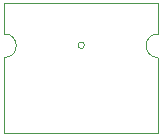
<source format=gbr>
%TF.GenerationSoftware,KiCad,Pcbnew,6.0.4-6f826c9f35~116~ubuntu18.04.1*%
%TF.CreationDate,2022-05-30T12:28:13+02:00*%
%TF.ProjectId,Micro_43432,4d696372-6f5f-4343-9334-33322e6b6963,rev?*%
%TF.SameCoordinates,Original*%
%TF.FileFunction,Profile,NP*%
%FSLAX46Y46*%
G04 Gerber Fmt 4.6, Leading zero omitted, Abs format (unit mm)*
G04 Created by KiCad (PCBNEW 6.0.4-6f826c9f35~116~ubuntu18.04.1) date 2022-05-30 12:28:13*
%MOMM*%
%LPD*%
G01*
G04 APERTURE LIST*
%TA.AperFunction,Profile*%
%ADD10C,0.100000*%
%TD*%
G04 APERTURE END LIST*
D10*
X141000000Y-70100000D02*
X141000000Y-76500000D01*
X128000000Y-70100000D02*
X128000000Y-76500000D01*
X141000000Y-68100000D02*
G75*
G03*
X141000000Y-70100000I0J-1000000D01*
G01*
X128000000Y-70100000D02*
G75*
G03*
X128000000Y-68100000I0J1000000D01*
G01*
X141000000Y-68100000D02*
X141000000Y-65500000D01*
X128000000Y-76500000D02*
X141000000Y-76500000D01*
X141000000Y-65500000D02*
X128000000Y-65500000D01*
X128000000Y-68100000D02*
X128000000Y-65500000D01*
%TO.C,K1*%
X134775000Y-69062500D02*
G75*
G03*
X134775000Y-69062500I-275000J0D01*
G01*
%TD*%
M02*

</source>
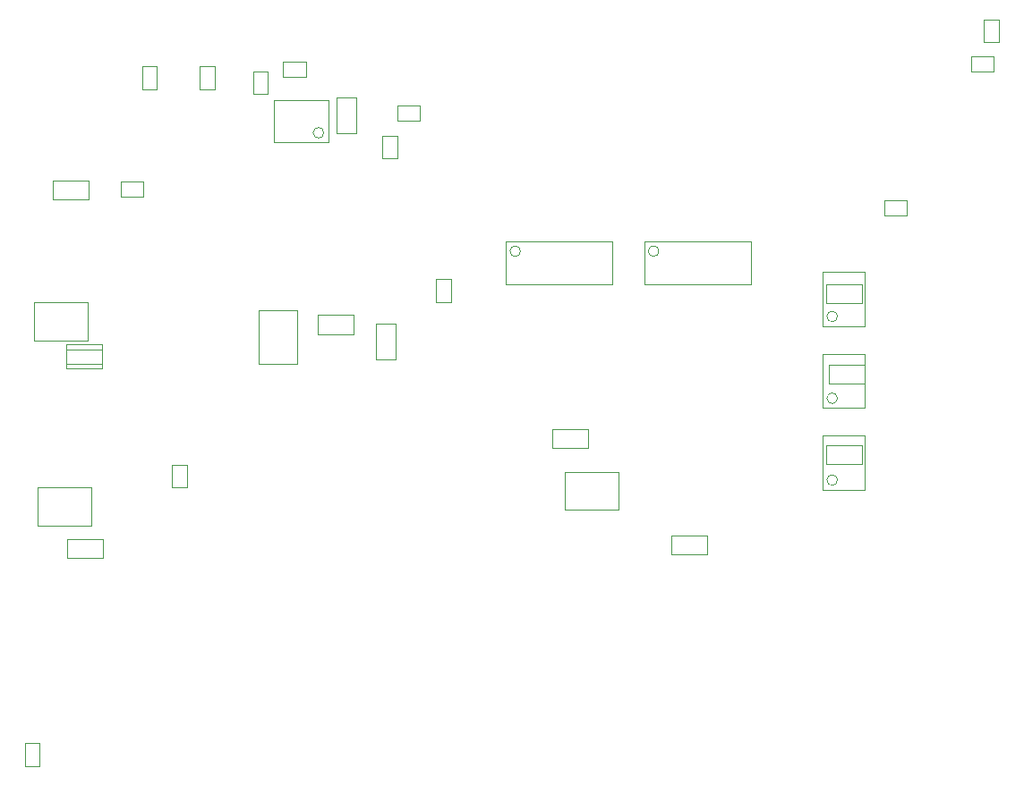
<source format=gbr>
G04 Layer_Color=16711935*
%FSLAX26Y26*%
%MOIN*%
%TF.FileFunction,Other,Mechanical_13*%
%TF.Part,Single*%
G01*
G75*
%TA.AperFunction,NonConductor*%
%ADD86C,0.003937*%
D86*
X1073646Y2639693D02*
G03*
X1073646Y2639693I-19685J0D01*
G01*
X2986378Y1345039D02*
G03*
X2986378Y1345039I-19685J0D01*
G01*
X1806299Y2198307D02*
G03*
X1806299Y2198307I-19685J0D01*
G01*
X2986378Y1650039D02*
G03*
X2986378Y1650039I-19685J0D01*
G01*
X2321299Y2198307D02*
G03*
X2321299Y2198307I-19685J0D01*
G01*
X2986378Y1955039D02*
G03*
X2986378Y1955039I-19685J0D01*
G01*
X-6394Y1866134D02*
Y2007866D01*
X194394Y1866134D02*
Y2007866D01*
X-6394Y1866134D02*
X194394D01*
X-6394Y2007866D02*
X194394D01*
X64071Y2390567D02*
X197929D01*
X64071Y2461433D02*
X197929D01*
X64071Y2390567D02*
Y2461433D01*
X197929Y2390567D02*
Y2461433D01*
X316677Y2401441D02*
Y2456559D01*
X401323Y2401441D02*
Y2456559D01*
X316677Y2401441D02*
X401323D01*
X316677Y2456559D02*
X401323D01*
X6606Y1175134D02*
Y1316866D01*
X207394Y1175134D02*
Y1316866D01*
X6606Y1175134D02*
X207394D01*
X6606Y1316866D02*
X207394D01*
X508441Y1401323D02*
X563559D01*
X508441Y1316677D02*
X563559D01*
X508441D02*
Y1401323D01*
X563559Y1316677D02*
Y1401323D01*
X118071Y1053567D02*
X251929D01*
X118071Y1124433D02*
X251929D01*
X118071Y1053567D02*
Y1124433D01*
X251929Y1053567D02*
Y1124433D01*
X1050071Y1889567D02*
X1183929D01*
X1050071Y1960433D02*
X1183929D01*
X1050071Y1889567D02*
Y1960433D01*
X1183929Y1889567D02*
Y1960433D01*
X832134Y1777606D02*
X973866D01*
X832134Y1978394D02*
X973866D01*
Y1777606D02*
Y1978394D01*
X832134Y1777606D02*
Y1978394D01*
X1339433Y1795071D02*
Y1928929D01*
X1268567Y1795071D02*
Y1928929D01*
Y1795071D02*
X1339433D01*
X1268567Y1928929D02*
X1339433D01*
X1492441Y2009677D02*
X1547559D01*
X1492441Y2094323D02*
X1547559D01*
Y2009677D02*
Y2094323D01*
X1492441Y2009677D02*
Y2094323D01*
X2368071Y1067567D02*
X2501929D01*
X2368071Y1138433D02*
X2501929D01*
X2368071Y1067567D02*
Y1138433D01*
X2501929Y1067567D02*
Y1138433D01*
X1292441Y2628008D02*
X1347559D01*
X1292441Y2543362D02*
X1347559D01*
X1292441D02*
Y2628008D01*
X1347559Y2543362D02*
Y2628008D01*
X1431323Y2685496D02*
Y2740614D01*
X1346677Y2685496D02*
Y2740614D01*
X1431323D01*
X1346677Y2685496D02*
X1431323D01*
X1193433Y2639071D02*
Y2772929D01*
X1122567Y2639071D02*
Y2772929D01*
Y2639071D02*
X1193433D01*
X1122567Y2772929D02*
X1193433D01*
X1006323Y2848441D02*
Y2903559D01*
X921677Y2848441D02*
Y2903559D01*
X1006323D01*
X921677Y2848441D02*
X1006323D01*
X810441Y2784677D02*
X865559D01*
X810441Y2869323D02*
X865559D01*
Y2784677D02*
Y2869323D01*
X810441Y2784677D02*
Y2869323D01*
X888606Y2604260D02*
Y2761740D01*
X1089394Y2604260D02*
Y2761740D01*
X888606D02*
X1089394D01*
X888606Y2604260D02*
X1089394D01*
X3568323Y2868441D02*
Y2923559D01*
X3483677Y2868441D02*
Y2923559D01*
X3568323D01*
X3483677Y2868441D02*
X3568323D01*
X3532441Y3062323D02*
X3587559D01*
X3532441Y2977677D02*
X3587559D01*
X3532441D02*
Y3062323D01*
X3587559Y2977677D02*
Y3062323D01*
X2931260Y1510394D02*
X3088740D01*
X2931260Y1309606D02*
X3088740D01*
Y1510394D01*
X2931260Y1309606D02*
Y1510394D01*
X2148819Y2076260D02*
Y2233740D01*
X1751181Y2076260D02*
Y2233740D01*
Y2076260D02*
X2148819D01*
X1751181Y2233740D02*
X2148819D01*
X2931260Y1815394D02*
X3088740D01*
X2931260Y1614606D02*
X3088740D01*
Y1815394D01*
X2931260Y1614606D02*
Y1815394D01*
X2663819Y2076260D02*
Y2233740D01*
X2266181Y2076260D02*
Y2233740D01*
Y2076260D02*
X2663819D01*
X2266181Y2233740D02*
X2663819D01*
X2931260Y2120394D02*
X3088740D01*
X2931260Y1919606D02*
X3088740D01*
Y2120394D01*
X2931260Y1919606D02*
Y2120394D01*
X612441Y2887323D02*
X667559D01*
X612441Y2802677D02*
X667559D01*
Y2887323D01*
X612441Y2802677D02*
Y2887323D01*
X3245323Y2332441D02*
Y2387559D01*
X3160677Y2332441D02*
Y2387559D01*
X3245323D01*
X3160677Y2332441D02*
X3245323D01*
X397441Y2887323D02*
X452559D01*
X397441Y2802677D02*
X452559D01*
Y2887323D01*
X397441Y2802677D02*
Y2887323D01*
X-39559Y279677D02*
X15559D01*
X-39559Y364323D02*
X15559D01*
Y279677D02*
Y364323D01*
X-39559Y279677D02*
Y364323D01*
X1969606Y1234134D02*
Y1375866D01*
X2170394Y1234134D02*
Y1375866D01*
X1969606D02*
X2170394D01*
X1969606Y1234134D02*
X2170394D01*
X2943071Y1404567D02*
X3076929D01*
X2943071Y1475433D02*
X3076929D01*
Y1404567D02*
Y1475433D01*
X2943071Y1404567D02*
Y1475433D01*
X2953071Y1704567D02*
X3086929D01*
X2953071Y1775433D02*
X3086929D01*
Y1704567D02*
Y1775433D01*
X2953071Y1704567D02*
Y1775433D01*
X2943071Y2004252D02*
X3076929D01*
X2943071Y2075118D02*
X3076929D01*
Y2004252D02*
Y2075118D01*
X2943071Y2004252D02*
Y2075118D01*
X113070Y1759881D02*
X246929D01*
X113070Y1830747D02*
X246929D01*
X113070Y1759881D02*
Y1830747D01*
X246929Y1759881D02*
Y1830747D01*
X1923071Y1535433D02*
X2056929D01*
X1923071Y1464567D02*
X2056929D01*
X1923071D02*
Y1535433D01*
X2056929Y1464567D02*
Y1535433D01*
X113070Y1850432D02*
X246929D01*
X113070Y1779566D02*
X246929D01*
X113070D02*
Y1850432D01*
X246929Y1779566D02*
Y1850432D01*
%TF.MD5,d528a2f98e75ae11b8242a4949fdd281*%
M02*

</source>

● ● ●

WORK TO BE COMPLETED
Please report every line among the entries that includes "Profile".

SOLUTION
%TF.FileFunction,Profile,NP*%
%TA.AperFunction,Profile*%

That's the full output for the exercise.